At this morning’s J.P. Morgan Technology, Media and Communications Conference for investors, Stankey said AT&T is considering mothballing landline facilities in rural parts of its service area and offer wireless service instead.

“We have a voice replacement service now, so that allows us to look at our options around the footprint […] and begin the work of starting to shed some of that footprint and reduce the number of square miles that have that fixed infrastructure in place [where] you’re never going to have an incentive to ultimately upgrade to fiber,” Stankey told investors, quickly correcting himself over use the word ‘never’ in favor of “the next several years.”

“The best way to serve them is with robust wireless infrastructure and stepped up investment in that case and we will do that,” he added.

AT&T has been testing fixed wireless replacement phone service in parts of the southern United States for several years, to very mixed reviews.
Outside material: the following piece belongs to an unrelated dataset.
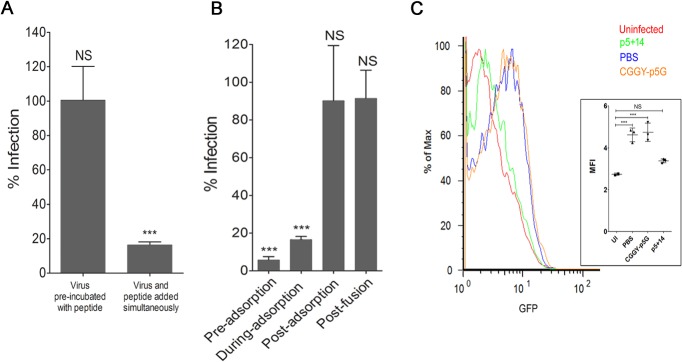
Peptide p5+14 blocks adsorption of MCMV.(A) MCMV was preincubated with p5+14 peptide (100 μM) before diluting the virus/peptide to an ineffective peptide concentration (1 μM) and assayed in the plaque reduction assay as described in materials and methods. As a control, virus and peptide (100 μM) were added to cells simultaneously. (B) Cells were incubated with p5+14 peptide either prior to virus adsorption, during virus adsorption, after virus adsorption (at 4°C) but prior to fusion, or after fusion (at 37°C). Plaque reduction was measured in a plaque reduction assay. Bars represent the average of the percent reduction in infection compared to PBS-treated controls from three independent experiments with at least three replicates in each + SD. Statistical significance is indicated as: * = p<0.05, ** = p<0.01, *** = p<0.001, NS = non-significant difference in the reduction of infection compared to PBS treated control wells. (C) Adsorption of HCMV TB40/E-pp150-GFP (MOI 10) fusion protein expressing HCMV was measured via flowcytometry in the presence of p5+14 (green), control peptide CGGY-p5G (orange) and PBS (blue). Red line represents uninfected cells. Inset is a scatter plot of the mean fluorescence intensity (MFI) for GFP with the line representing average of 3 replicates +/- SD for the different treatments.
In these trials, AT&T rural landline customers receive a wireless modem that connects with existing home phone lines. Internet service is provided over AT&T’s 4G LTE network.

Stankey

AT&T ceased marketing its DSL service last October, although some Stop the Cap! readers claim they still occasionally receive targeted invitations for DSL service in some areas. The company has allowed its current rural DSL customers to keep their service, but many don’t. The company lost almost 39,000 DSL customers in the first three months of this year, with so signs of stopping. Across AT&T’s landline footprint, which extends from the Great Lakes region to the South as far west as Texas and east to Florida, there are only about a half-million AT&T DSL customers remaining. Most of those customers keep the service because they have no other options.

If AT&T wins FCC approval to decommission its wired network in rural areas where it has no plans to provide fiber to the home service, customers will lose traditional landline phone service and DSL.

Stankey said any serious effort in that direction is unlikely to begin until 2023, largely because AT&T will not make the investments to bolster its rural wireless infrastructure until then.

The CEO also foreshadowed no immediate plans to follow Verizon into the 5G wireless home internet business. In fact, Stankey admitted AT&T’s network is likely inadequate to support the data demands of home broadband customers.

That leaves rural customers in AT&T’s service areas with no hope of high-speed upgrades unless a community broadband provider launches or a cable operator agrees to wire rural areas. There are still questions about the capacity next generation satellite internet service will have in rural areas and whether service will be adequate to meet today’s data demands.

AT&T’s customers in urban and major suburban areas have a brighter future, however. Stankey told investors AT&T will expand its fiber to the home service to another three million households in 2021 and at least four million more in 2022. Overall, AT&T plans to provide fiber service to around 30 million homes and businesses in its wireline service area. If adequate returns on investment can be realized, along with reduced upgrade costs to reach each home, Stankey suggested another 10 million customer locations could one day see fiber service as well.